Safety Drift After Fine-Tuning: Evidence from High-Stakes Domains
TL;DR
100 models analyzed — including deployed medical and legal models. Benign domain-specific fine-tuning causes large, heterogeneous, often contradictory changes in safety. A model frequently improves on some safety benchmarks while degrading on others simultaneously. Base-model safety evaluations don't predict post-fine-tuning safety. Current evaluation and accountability practices fail to capture downstream harms.
Key findings
- Benign fine-tuning (no adversarial intent) induces substantial, unpredictable safety changes.
- Safety changes are heterogeneous: a model can improve on toxicity benchmarks while degrading on robustness benchmarks for the same fine-tuning run.
- Changes are often contradictory: improvement on one safety metric ≠ safety improvement overall.
- Base-model safety assessment is inadequate for managing risk in deployed high-stakes applications.
- Analysis spans 100 models including publicly available medical and legal domain variants.
Implication
The current accountability assumption — "evaluate the base model, approve derivatives" — is broken. Fine-tuned variants in healthcare, legal, and financial domains carry safety profiles that are unpredictable from the base. Regulators and deployers who rely on base-model evals are flying blind.
Relation to prior wiki knowledge
This is the first paper in the wiki to directly characterize safety as an unstable property under benign fine-tuning. Prior safety papers tracked adversarial attacks; this paper shows benign adaptation is enough to break the safety profile.
Connects to Claude Security (May 1, Industry Pulse): Anthropic launched Claude Security to give defenders the same offensive capabilities attackers have. The context matters: if fine-tuning degrades safety in unpredictable ways, every organization fine-tuning Claude for a domain is implicitly introducing new attack surface. Claude Security's "defenders need the same tools" pitch takes on more weight if fine-tuned variants are systematically less safe than the base.
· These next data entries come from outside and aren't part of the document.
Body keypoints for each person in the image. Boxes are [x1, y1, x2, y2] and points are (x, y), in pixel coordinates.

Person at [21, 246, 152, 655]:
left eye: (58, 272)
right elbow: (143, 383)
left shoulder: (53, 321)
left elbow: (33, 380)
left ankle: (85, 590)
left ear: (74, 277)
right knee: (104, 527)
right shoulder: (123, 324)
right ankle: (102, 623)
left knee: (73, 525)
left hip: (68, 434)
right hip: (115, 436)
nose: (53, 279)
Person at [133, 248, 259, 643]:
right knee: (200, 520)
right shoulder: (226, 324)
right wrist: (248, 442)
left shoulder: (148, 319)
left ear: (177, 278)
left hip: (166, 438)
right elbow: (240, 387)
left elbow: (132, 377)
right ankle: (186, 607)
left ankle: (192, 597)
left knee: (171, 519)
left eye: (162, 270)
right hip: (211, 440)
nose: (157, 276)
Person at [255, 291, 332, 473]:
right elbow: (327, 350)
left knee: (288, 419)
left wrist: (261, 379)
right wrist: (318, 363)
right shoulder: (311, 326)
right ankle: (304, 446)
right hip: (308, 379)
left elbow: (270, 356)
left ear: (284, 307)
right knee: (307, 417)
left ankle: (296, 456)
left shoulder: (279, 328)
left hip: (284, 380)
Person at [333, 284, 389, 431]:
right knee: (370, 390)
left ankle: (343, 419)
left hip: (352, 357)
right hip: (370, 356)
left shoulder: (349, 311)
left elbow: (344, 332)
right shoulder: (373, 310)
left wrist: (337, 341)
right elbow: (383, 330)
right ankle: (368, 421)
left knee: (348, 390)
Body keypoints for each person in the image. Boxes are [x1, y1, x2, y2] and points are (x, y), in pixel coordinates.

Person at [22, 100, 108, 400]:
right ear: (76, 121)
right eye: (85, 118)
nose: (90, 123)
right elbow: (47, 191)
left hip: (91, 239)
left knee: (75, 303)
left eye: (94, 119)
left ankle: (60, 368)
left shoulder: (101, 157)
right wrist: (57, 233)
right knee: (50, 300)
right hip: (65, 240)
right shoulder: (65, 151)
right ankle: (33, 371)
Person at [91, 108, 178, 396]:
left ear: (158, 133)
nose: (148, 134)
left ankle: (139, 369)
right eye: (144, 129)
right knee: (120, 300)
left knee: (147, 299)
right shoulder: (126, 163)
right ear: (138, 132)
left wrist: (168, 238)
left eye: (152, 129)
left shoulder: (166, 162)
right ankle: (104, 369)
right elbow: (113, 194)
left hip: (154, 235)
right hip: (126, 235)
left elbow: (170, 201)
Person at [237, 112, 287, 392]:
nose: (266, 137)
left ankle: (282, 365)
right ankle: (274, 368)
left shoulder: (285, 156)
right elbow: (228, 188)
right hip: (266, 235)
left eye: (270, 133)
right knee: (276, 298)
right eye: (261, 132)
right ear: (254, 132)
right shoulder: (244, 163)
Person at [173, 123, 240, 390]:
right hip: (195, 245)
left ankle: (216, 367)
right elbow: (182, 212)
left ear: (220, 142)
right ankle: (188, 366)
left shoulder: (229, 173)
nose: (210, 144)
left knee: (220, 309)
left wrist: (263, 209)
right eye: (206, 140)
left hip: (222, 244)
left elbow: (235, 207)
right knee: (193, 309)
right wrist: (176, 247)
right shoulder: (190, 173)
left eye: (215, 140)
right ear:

Connects to GPT-5.5 cyber tests (May 1): frontier models matched in offensive capability evaluation. The safety-lifecycle problem is: train safe base → distribute → fine-tune → unknown safety profile at deployment. This paper is the empirical evidence that the unknown is large and contradictory.
Open questions
- Is the safety heterogeneity driven by dataset composition, learning rate, number of steps, or something structural about the domain?
- Can post-fine-tuning safety be predicted from fine-tuning data statistics alone (without running full evaluations)?
- What is the minimum "safety-maintenance" intervention during domain fine-tuning? Simple safety-objective regularization? Checkpoint mixing?